* [WHAT THE EXERCISE ASKS]: Go through each line of the records below and count those with the word "facilitate"; give only the total.

* [EXERCISE MATERIAL]:
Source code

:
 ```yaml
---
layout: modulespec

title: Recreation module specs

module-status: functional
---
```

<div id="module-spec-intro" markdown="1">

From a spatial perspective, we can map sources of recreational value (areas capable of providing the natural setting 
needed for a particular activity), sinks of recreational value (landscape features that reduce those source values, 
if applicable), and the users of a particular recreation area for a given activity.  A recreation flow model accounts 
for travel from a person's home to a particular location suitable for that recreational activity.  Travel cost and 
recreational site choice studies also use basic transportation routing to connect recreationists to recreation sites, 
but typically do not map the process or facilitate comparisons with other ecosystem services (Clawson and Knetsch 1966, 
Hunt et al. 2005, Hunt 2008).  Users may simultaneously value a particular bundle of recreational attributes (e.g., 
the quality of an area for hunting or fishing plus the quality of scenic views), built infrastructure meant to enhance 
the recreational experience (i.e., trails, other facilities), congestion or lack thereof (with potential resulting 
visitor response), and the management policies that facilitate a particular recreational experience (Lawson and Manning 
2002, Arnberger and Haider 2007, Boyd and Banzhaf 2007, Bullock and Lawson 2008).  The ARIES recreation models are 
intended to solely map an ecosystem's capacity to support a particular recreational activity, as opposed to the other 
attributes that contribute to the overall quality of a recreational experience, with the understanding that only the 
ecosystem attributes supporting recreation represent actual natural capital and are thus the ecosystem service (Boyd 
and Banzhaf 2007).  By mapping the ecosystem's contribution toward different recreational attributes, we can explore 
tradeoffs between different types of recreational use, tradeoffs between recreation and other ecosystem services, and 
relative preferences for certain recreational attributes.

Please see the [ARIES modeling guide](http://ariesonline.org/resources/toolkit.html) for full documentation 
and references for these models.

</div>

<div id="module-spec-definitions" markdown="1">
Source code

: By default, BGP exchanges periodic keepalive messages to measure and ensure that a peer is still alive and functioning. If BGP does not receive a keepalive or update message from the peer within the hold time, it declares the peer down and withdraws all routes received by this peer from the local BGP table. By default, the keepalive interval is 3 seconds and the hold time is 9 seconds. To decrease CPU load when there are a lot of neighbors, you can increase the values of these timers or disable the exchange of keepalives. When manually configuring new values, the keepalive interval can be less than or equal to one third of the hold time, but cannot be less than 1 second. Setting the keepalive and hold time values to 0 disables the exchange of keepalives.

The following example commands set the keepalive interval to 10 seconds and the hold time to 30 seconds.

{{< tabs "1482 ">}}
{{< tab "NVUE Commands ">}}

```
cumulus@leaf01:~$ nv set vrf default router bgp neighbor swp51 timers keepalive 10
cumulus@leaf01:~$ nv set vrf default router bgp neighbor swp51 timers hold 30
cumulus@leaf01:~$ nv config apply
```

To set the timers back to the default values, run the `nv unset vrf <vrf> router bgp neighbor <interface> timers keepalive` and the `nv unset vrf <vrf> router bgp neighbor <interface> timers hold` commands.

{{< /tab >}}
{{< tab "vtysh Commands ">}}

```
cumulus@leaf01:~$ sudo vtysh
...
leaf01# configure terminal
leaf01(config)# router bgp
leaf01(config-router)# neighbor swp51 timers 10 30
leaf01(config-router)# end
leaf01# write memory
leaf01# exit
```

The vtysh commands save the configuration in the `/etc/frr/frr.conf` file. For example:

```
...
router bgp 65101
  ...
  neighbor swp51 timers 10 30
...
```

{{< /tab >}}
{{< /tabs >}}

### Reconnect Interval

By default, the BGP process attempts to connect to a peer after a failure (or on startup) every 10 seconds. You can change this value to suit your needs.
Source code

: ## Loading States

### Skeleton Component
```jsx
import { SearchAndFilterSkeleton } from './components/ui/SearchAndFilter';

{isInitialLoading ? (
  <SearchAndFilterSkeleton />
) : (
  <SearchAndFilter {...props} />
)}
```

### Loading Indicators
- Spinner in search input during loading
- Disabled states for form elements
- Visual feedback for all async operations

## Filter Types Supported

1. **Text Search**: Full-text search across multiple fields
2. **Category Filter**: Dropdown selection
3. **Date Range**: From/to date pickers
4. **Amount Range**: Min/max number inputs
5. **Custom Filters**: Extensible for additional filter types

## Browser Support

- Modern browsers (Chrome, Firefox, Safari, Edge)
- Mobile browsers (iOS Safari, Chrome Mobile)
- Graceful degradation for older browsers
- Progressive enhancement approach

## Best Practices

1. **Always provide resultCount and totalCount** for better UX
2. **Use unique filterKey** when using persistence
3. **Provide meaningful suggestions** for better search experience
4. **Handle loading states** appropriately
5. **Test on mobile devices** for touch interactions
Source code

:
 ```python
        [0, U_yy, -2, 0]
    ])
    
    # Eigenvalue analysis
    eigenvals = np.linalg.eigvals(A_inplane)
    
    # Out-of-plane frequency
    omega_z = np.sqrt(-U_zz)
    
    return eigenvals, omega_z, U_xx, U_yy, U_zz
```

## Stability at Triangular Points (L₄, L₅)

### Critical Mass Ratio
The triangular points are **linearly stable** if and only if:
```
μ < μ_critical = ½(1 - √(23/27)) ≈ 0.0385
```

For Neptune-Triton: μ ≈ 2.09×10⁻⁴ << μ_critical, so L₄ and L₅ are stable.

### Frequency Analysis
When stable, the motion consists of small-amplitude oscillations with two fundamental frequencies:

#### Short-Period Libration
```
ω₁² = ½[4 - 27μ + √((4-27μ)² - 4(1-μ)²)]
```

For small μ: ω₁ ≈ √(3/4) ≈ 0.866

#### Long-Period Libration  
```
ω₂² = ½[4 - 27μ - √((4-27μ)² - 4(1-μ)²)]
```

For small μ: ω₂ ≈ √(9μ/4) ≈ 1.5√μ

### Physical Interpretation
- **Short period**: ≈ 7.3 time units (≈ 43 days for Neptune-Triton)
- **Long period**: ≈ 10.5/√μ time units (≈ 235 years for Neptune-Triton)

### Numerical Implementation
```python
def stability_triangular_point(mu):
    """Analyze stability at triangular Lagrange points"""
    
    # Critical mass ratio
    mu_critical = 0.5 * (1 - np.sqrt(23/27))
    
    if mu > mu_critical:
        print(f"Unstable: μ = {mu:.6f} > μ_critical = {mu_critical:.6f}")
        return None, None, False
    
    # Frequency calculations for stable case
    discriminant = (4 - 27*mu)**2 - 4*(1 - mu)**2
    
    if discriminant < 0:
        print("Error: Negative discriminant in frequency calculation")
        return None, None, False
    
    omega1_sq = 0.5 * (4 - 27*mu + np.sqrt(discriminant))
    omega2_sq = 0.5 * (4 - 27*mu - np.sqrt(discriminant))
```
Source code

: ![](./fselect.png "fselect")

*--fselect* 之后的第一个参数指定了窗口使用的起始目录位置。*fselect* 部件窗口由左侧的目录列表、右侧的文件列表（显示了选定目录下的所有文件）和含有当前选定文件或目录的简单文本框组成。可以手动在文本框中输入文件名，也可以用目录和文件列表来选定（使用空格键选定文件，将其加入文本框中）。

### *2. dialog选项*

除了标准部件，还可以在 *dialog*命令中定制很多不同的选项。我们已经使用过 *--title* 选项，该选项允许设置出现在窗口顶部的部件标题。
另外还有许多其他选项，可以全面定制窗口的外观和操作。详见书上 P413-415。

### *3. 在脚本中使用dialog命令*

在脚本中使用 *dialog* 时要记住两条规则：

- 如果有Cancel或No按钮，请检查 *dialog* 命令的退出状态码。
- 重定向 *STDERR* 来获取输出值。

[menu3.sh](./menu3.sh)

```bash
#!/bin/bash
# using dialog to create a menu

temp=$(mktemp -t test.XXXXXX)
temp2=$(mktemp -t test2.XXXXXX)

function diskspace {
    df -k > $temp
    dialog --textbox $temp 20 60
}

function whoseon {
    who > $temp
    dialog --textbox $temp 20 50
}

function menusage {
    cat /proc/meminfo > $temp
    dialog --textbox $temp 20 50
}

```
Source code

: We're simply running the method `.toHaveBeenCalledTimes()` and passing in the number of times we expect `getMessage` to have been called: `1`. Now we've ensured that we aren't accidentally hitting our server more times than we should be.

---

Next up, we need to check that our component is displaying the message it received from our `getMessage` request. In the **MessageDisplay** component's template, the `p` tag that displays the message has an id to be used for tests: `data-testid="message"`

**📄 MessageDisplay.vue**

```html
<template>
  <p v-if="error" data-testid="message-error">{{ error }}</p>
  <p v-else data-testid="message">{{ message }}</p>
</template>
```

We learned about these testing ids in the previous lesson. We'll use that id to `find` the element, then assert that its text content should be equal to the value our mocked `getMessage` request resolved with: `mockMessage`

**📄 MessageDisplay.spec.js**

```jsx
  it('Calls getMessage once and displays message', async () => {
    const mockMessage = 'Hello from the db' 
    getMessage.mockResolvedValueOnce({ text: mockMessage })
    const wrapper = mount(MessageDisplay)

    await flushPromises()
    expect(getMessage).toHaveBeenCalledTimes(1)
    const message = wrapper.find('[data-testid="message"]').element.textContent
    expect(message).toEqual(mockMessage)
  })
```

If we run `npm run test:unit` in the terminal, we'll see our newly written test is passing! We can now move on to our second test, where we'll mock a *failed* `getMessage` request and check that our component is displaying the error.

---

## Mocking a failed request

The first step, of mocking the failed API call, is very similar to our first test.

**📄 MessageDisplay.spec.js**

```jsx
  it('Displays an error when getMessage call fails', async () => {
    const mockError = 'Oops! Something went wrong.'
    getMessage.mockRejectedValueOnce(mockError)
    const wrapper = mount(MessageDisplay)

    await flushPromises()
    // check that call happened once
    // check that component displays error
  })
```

* [REPLY]: 2